To decolonise the curriculum is to destroy the project of education itself. Its fundamental premise is that books, theories, works of art and musical scores have no intrinsic value but simply reflect the identity of the originator. With this view established, it draws upon theories of intersectionality to create hierarchies of oppression. Work by white men who, it is argued, have traditionally been over-represented as the embodiment of white, western ideas, must be dropped and replaced with work by more diverse, and therefore more deserving, others. This racialises knowledge in a way that overturns the intellectual gains of the Enlightenment. It ignores the objectivity of science, the political neutrality of mathematics and the universality of classic literature. Prominent black intellectuals like W.E.B. DuBois and C.L.R. James once revelled in access to canonical works. ‘I denounce European colonialism’, wrote C.L.R. James in 1980, ‘but I respect the learning and profound discoveries of Western civilisation.’ Sadly, few now make such claims.
The goal of decolonised schools and universities is, then, to decentralise the western intellectual tradition in favour of content that can be shown to represent biological, rather than intellectual, diversity. It is identity, not intellectual or artistic merit, that now determines whether a book or an author is deemed worthy of inclusion in the curriculum. This represents a fundamental attack not just on the values of the Enlightenment but on the nature of knowledge itself. When all knowledge is questioned, and education is separated from the legacy of the past, schools and universities become institutions in search of a purpose.

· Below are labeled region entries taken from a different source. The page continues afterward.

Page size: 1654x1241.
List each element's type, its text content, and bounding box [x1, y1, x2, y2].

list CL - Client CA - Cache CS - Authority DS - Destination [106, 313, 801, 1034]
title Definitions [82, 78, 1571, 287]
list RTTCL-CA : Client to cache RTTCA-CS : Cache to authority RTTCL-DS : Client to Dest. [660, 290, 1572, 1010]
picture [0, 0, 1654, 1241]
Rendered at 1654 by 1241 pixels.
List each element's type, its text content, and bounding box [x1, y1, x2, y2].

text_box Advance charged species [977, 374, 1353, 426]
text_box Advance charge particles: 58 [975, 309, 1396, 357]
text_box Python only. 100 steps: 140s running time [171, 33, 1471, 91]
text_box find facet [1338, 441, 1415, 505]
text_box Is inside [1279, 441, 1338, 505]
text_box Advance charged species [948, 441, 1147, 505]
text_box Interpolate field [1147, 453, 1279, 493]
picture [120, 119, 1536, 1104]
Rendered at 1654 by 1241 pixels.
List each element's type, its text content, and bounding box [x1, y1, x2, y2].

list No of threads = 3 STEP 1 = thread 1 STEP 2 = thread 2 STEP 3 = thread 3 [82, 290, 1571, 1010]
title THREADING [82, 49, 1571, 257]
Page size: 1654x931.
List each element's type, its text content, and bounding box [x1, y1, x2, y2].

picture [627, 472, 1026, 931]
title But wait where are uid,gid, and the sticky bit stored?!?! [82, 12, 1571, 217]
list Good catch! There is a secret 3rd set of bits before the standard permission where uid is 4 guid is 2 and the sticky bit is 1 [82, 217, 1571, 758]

The logic of the decolonise movement dictates that knowledge is replaced by activism. More than 650 schools in England have signed up to an anti-racist curriculum programme titled the Diverse Curriculum – the Black Contribution. Pupils are taught subjects including the history of the Windrush generation, how to engage in activism, the problem with British identity, and the importance of diversity in the arts and science. Likewise, schools in Brighton have signed up to the council’s ‘Anti-Racist Schools Strategy’ that requires the teaching of ‘key aspects of racial literacy’, including an ‘historical understanding of the construction of “race”, an understanding of structural / systemic racism and an understanding of contemporary manifestations and reproductions of “race” both in and out of schools’. Rather than imparting knowledge, decolonised schools are engaged in divisive political indoctrination.